Mutambara explained that SADC had outlined that there was need to agree on outstanding issues stalling the drafting of the new constitution.
"It is possible to have elections this year according to SADC," he said, adding,
"Our GPA allows us that if we reach a deadlock and its no longer workable then we have no choice we can have elections without a new constitution and the reforms. It is very likely.
“The other scenario is that we can actually do an analysis of what needs to be done and maybe agree that it will take us 13 months, which will take us to June 2013, which is when this Parliament expires because that is when the President was sworn in, the ultimate deadline is June 30, 2013."
Mutambara however, said it would be ideal for the country to hold elections with a new Constitution adding there was need for COPAC to "get their act together."
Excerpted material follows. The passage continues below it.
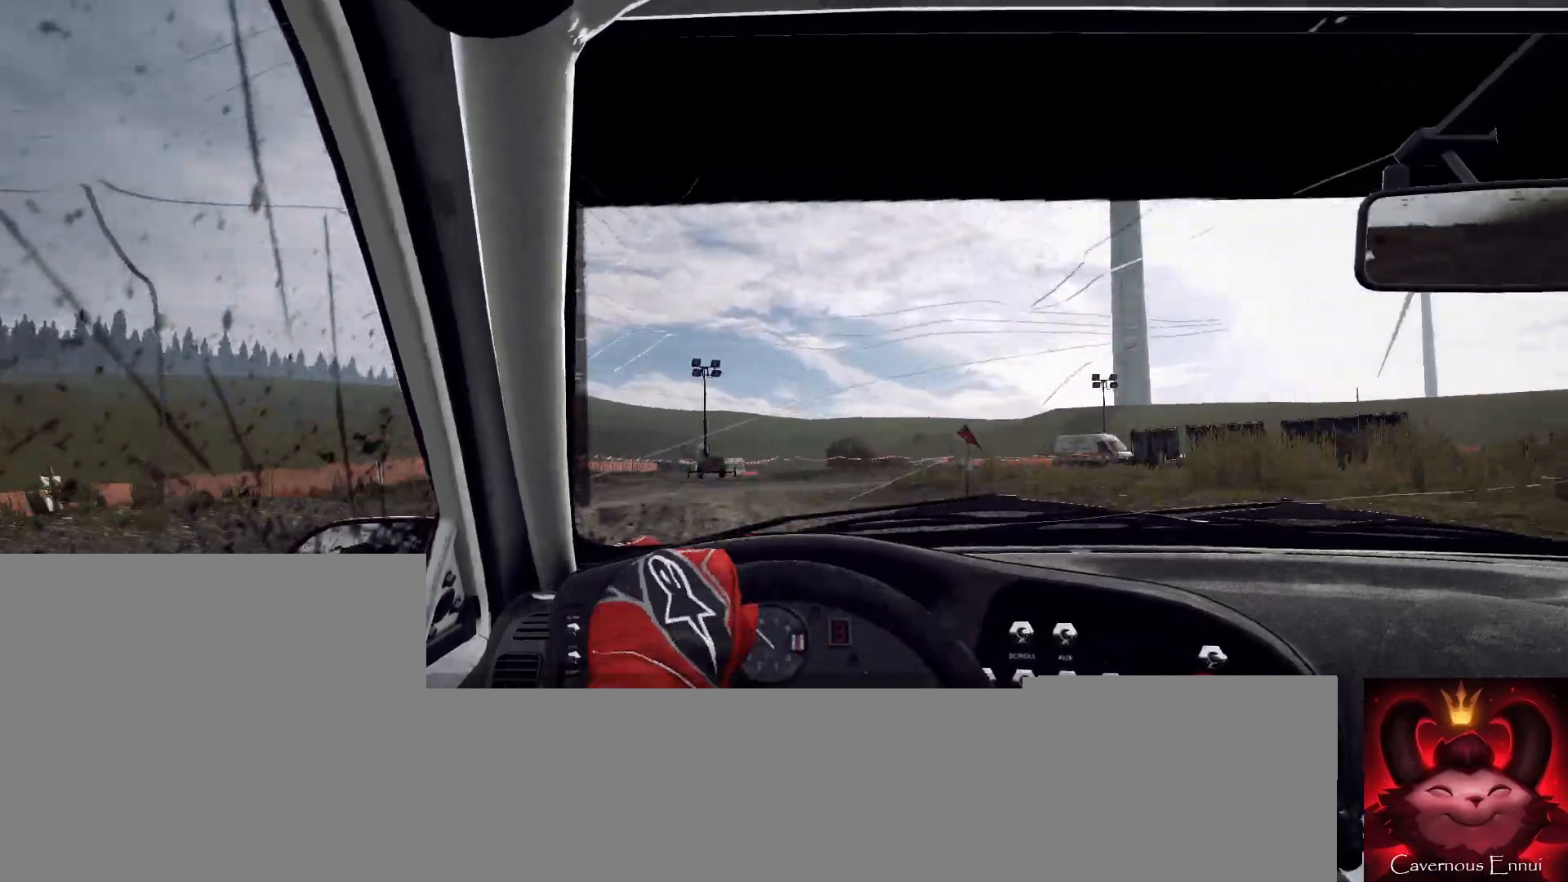
Gameplay with a controller (Xbox layout); each line is a JSON object with the inputs held at the frame after it. "events" lists button and stick changes between this image and that frame as [ms after this image, input, new state], when the widget could be followed in between.
{"buttons": ["L2"], "left_stick": "center", "right_stick": "up", "events": [[500, "L2", "down"]]}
"Copac Select Committee must get its act together, the Management Committee must get their act together," he said.
“If we want reforms before the elections, we have to stop this dilly dallying. This House should also pass Bills, the Human Rights and the Electoral Amendment Bills, so we should get those done if we want reforms."
He said with the current delays in producing the draft Constitution the term of the current Parliament might expire without the new supreme law in place.
Mutambara also underscored the need to refrain from political violence as the nation edges towards the next polls.
"As you are now all aware there is now talk of elections but it does not make sense for us to envisage having a free and fair election when our people are violent to each other.
"You cannot legislate values and culture. These things must be built into the people to make sure that they are not violent," said Mutambara.